4. Know how to use a tourniquet.

“Your medical kit can be whatever you want, but at the bare minimum, you need to bring a tourniquet with you. If you’re out hiking and you cut yourself the right way (or the wrong way, depending how you look at it) the difference between life and death is being able to stop the bleeding. That’s a very quick thing. It doesn’t matter if you have an Inreach with you; nobody’s going to get you in time if you hit an artery. Having a tourniquet on you and maybe even some combat gauze isn’t a bad little package to bring with you.”

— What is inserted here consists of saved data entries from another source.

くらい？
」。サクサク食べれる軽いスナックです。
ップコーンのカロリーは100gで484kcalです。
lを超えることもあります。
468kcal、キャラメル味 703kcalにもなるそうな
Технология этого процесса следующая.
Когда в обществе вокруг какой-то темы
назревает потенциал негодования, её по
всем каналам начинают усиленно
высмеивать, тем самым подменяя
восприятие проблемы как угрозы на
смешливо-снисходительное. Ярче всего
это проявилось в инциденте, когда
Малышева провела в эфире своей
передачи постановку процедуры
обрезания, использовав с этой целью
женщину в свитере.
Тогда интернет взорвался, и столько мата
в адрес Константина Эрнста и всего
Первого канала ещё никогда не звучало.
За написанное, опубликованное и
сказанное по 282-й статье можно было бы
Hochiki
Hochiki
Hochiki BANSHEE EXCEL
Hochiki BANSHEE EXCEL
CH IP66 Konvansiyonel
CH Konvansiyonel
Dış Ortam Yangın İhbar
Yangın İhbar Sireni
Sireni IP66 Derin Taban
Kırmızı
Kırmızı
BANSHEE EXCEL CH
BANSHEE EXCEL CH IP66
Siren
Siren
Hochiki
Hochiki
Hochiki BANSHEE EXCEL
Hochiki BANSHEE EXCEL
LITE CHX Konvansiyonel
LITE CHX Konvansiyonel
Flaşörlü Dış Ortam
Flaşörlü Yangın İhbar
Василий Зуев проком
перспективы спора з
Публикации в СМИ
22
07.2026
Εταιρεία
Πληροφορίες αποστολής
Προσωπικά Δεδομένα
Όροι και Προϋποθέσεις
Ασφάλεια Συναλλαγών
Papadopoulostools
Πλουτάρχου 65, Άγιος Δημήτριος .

“If people buy tourniquets, then carry it with them and they’ve never put one on, and left one on for five minutes, then they don’t know what it’s going to feel like. Crank that thing all the way down and then pack it. Pack that wound, pack that wound, pack that wound, and then slowly release pressure off the tourniquet to see if it’s going to continue bleeding, or if you packed it enough. Because if you leave that tourniquet on for more than an hour — sometimes you can get a little longer out of that — you’re going to lose that entire limb.”

5. Learn how to treat basic injuries.

“Learn how to treat a basic injury like a sprain; how to wrap a sprain. That’s something that happens very commonly out on the trail. The time you don’t want to learn how to treat a sprain is when it’s your own ankle and no one is with you. Medically speaking, learn how to prevent and treat leg cramps. Wilderness Athlete sells some amazing products that I love using, because every time I’ve used WA, I don’t get leg cramps.”

6. Practice starting a fire.

“Always carry a fire starting device with an accelerant, not just the lighter. A lighter or a ferro rod are great, but if you truly need to use this, you need to be able to light a fire in both wet and dry conditions. So, a fire with an accelerant like Wet Fire — always have that combo on you and you won’t be in a survival situation, you’ll just be in a shitty situation because you’ll have warmth.”

7. Keep yourself hydrated.

“Always have water with you, and if you’re going to do a multi-day hike, have the ability to get water, or know where water is.”

In addition to these outdoor safety basics, D’Ambrosio also mentioned carrying bear spray with you if you’re hiking in bear country, a dependable pocket knife or fixed blade, headlamp and of course, a small pack to keep everything contained and close by. Whether you’re heading out for a multi-day trek or going on your weekly two-mile loop, it always pays to be prepared. The bottom line? Always take the proper precautions, and you’ll drastically reduce the likelihood of getting yourself into a survival situation in the first place.